▶ [Exercise prompt] In the text of all the items below, replace "absolutamente" with "completamente" and keep everything else the same. Omit the pictures from your answer.

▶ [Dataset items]
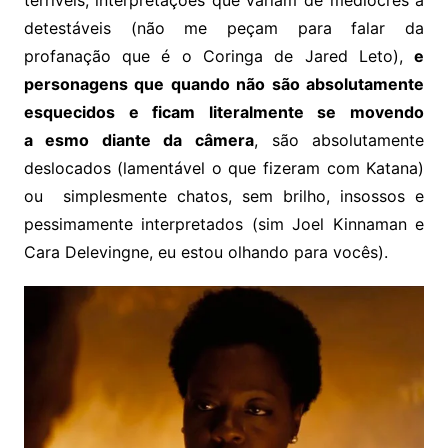
detestáveis (não me peçam para falar da
profanação que é o Coringa de Jared Leto),
e
personagens que quando não são absolutamente
esquecidos e ficam literalmente se movendo
a esmo diante da câmera
, são absolutamente
deslocados (lamentável o que fizeram com Katana)
ou simplesmente chatos, sem brilho, insossos e
pessimamente interpretados (sim Joel Kinnaman e
Cara Delevingne, eu estou olhando para vocês).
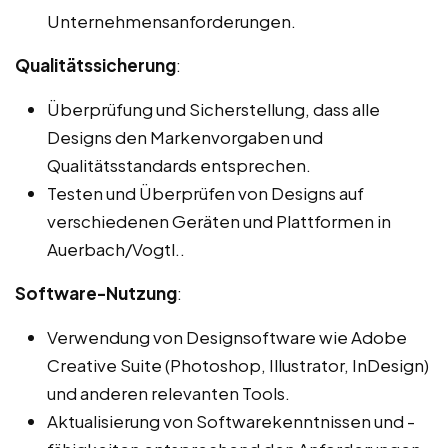
Unternehmensanforderungen.
Qualitätssicherung
:
Überprüfung und Sicherstellung, dass alle
Designs den Markenvorgaben und
Qualitätsstandards entsprechen.
Testen und Überprüfen von Designs auf
verschiedenen Geräten und Plattformen in
Auerbach/Vogtl..
Software-Nutzung
:
Verwendung von Designsoftware wie Adobe
Creative Suite (Photoshop, Illustrator, InDesign)
und anderen relevanten Tools.
Aktualisierung von Softwarekenntnissen und -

▶ [Expected answer]
detestáveis (não me peçam para falar da
profanação que é o Coringa de Jared Leto),
e
personagens que quando não são completamente
esquecidos e ficam literalmente se movendo
a esmo diante da câmera
, são completamente
deslocados (lamentável o que fizeram com Katana)
ou simplesmente chatos, sem brilho, insossos e
pessimamente interpretados (sim Joel Kinnaman e
Cara Delevingne, eu estou olhando para vocês).
Unternehmensanforderungen.
Qualitätssicherung
:
Überprüfung und Sicherstellung, dass alle
Designs den Markenvorgaben und
Qualitätsstandards entsprechen.
Testen und Überprüfen von Designs auf
verschiedenen Geräten und Plattformen in
Auerbach/Vogtl..
Software-Nutzung
:
Verwendung von Designsoftware wie Adobe
Creative Suite (Photoshop, Illustrator, InDesign)
und anderen relevanten Tools.
Aktualisierung von Softwarekenntnissen und -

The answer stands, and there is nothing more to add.